14. SUBSEQUENT EVENTS

 

a)Further to the announcement made on February 17, 2022, the Company announced on April 26, 2022 that it had entered into a definitive amalgamation agreement (the “Amalgamation Agreement”) in respect of the reverse takeover transaction (the “RTO”), pursuant to which PNR would “go-public” by way of a reverse takeover of NAN.

 

References to the “Resulting Issuer” are to NAN after the closing of the RTO. As certain directors and officers of NAN are also directors and officers of PNR, the Amalgamation Agreement is considered a “Non-Arm’s Length” agreement pursuant to the policies of the TSX Venture Exchange (the “Exchange”).
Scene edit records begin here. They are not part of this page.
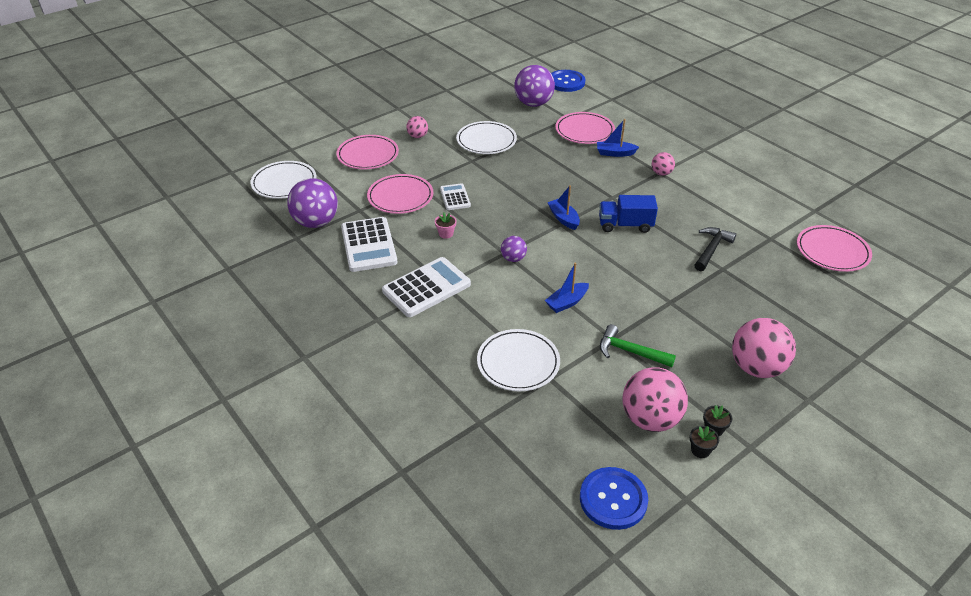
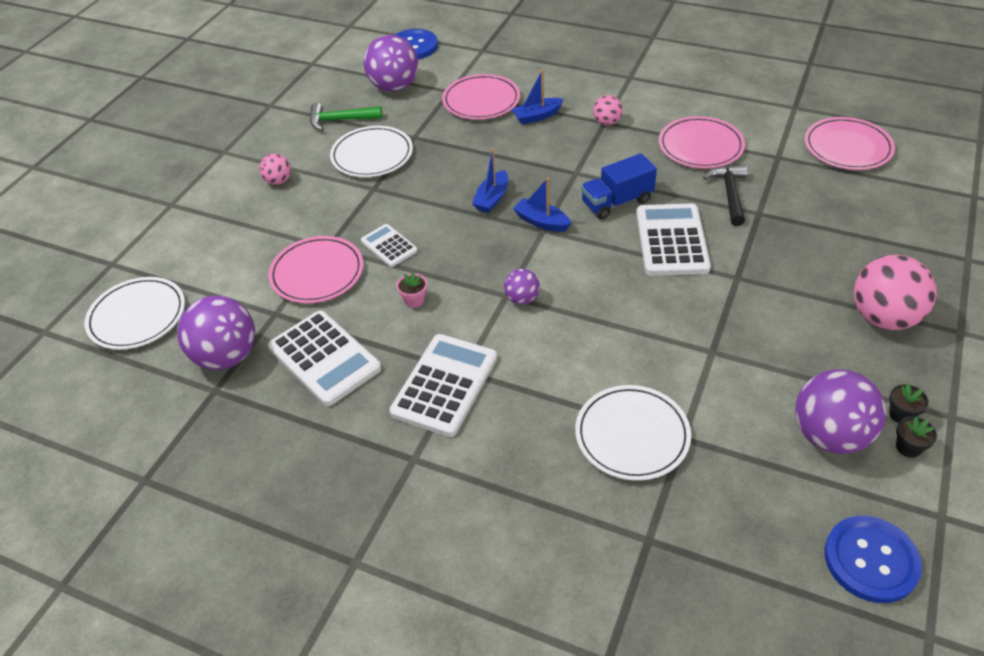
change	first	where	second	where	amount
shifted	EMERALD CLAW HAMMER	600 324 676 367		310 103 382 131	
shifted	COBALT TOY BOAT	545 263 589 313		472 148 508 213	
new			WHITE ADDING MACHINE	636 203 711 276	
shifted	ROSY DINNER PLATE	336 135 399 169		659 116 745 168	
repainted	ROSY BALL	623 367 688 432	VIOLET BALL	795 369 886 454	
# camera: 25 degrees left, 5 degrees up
On April 25, 2022, NAN, PNR and 1000178269 Ontario Inc. (“NAN Subco”), a wholly-owned subsidiary of NAN incorporated under the Business Corporations Act (Ontario) (the “OBCA”), entered into the Amalgamation Agreement, which provides for, among other things, a three-cornered amalgamation (the “Amalgamation”) pursuant to which (i) NAN Subco will amalgamate with PNR under Section 174 of the OBCA to form one corporation (“Amalco”), (ii) the securityholders of PNR will receive securities of the Resulting Issuer in exchange for their securities of PNR at an exchange ratio of 5.27 Resulting Issuer Shares (as defined herein) for each outstanding share of PNR (subject to adjustments in accordance with the Amalgamation Agreement) (the “Exchange Ratio”), and (iii) the transactions will result in a RTO of NAN in accordance with the policies of the Exchange, all in the manner contemplated by, and pursuant to, the terms and conditions of the Amalgamation Agreement.

 

b)Pursuant to a promissory note loan agreement entered on March 3, 2022, whereby Premium Nickel borrowed US $1,000,000 from the Company and promised to pay back the loan in full on the maturity date, being April 30, 2022, PNR paid in full the principal amount and interest accruing at 10% per annum. In addition, PNR paid the Company a lender fee being 3% of the principal amount.

 

  

Notes to the unaudited Condensed Interim Consolidated Financial Statements

For the three months ended March 31, 2022

(Expressed in Canadian dollars)

 

c)On April 2, 2022, the Company entered into an agreement with Paradigm Capital Inc. (the “Agent”) to act as lead agent and sole bookrunner, on behalf of a syndicate, on a “best efforts” basis, for a private placement offering of subscription receipts of the Company (the “Subscription Receipts”) for gross proceeds of $5,000,000 (the “Offering”) at a price of $0.48 per Subscription Receipt (the “Issue Price”). On April 8, 2022, the Offering was upsized to total gross proceeds of up to $10,000,320.

 

d)Pursuant to an Agency Agreement dated April 28, 2022, the Company announced that it had closed the Offering of 21,118,000 Subscription Receipts at a price of $0.48 per Subscription Receipt , including the partial exercise of the Agents’ option, for total gross proceeds of $10,136,640. Paradigm Capital Inc. acted as lead agent and sole bookrunner of the Offering (the “Lead Agent”), on behalf of a syndicate of agents that included INFOR Financial Inc. (together with the Lead Agent, the “Agents”).

 

Each Subscription Receipt shall be deemed to be automatically exercised, without payment of any additional consideration and without further action on the part of the holder thereof, into one common share of the Company, on a one-for-one basis, upon satisfaction of the Escrow Release Conditions as defined,subject to adjustment in certain events.

 

The Subscription Receipts and the underlying common shares of the Company that are issuable following the satisfaction of the Escrow Release Conditions will be subject to a statutory hold period expiring four months and one day from the closing date of the Offering (the “Closing Date”) in accordance with applicable Canadian securities laws.

 

Subject to the satisfaction of the Escrow Release Conditions as defined, the net proceeds from the Offering will be used to fund exploration and development, working capital and for general corporate purposes.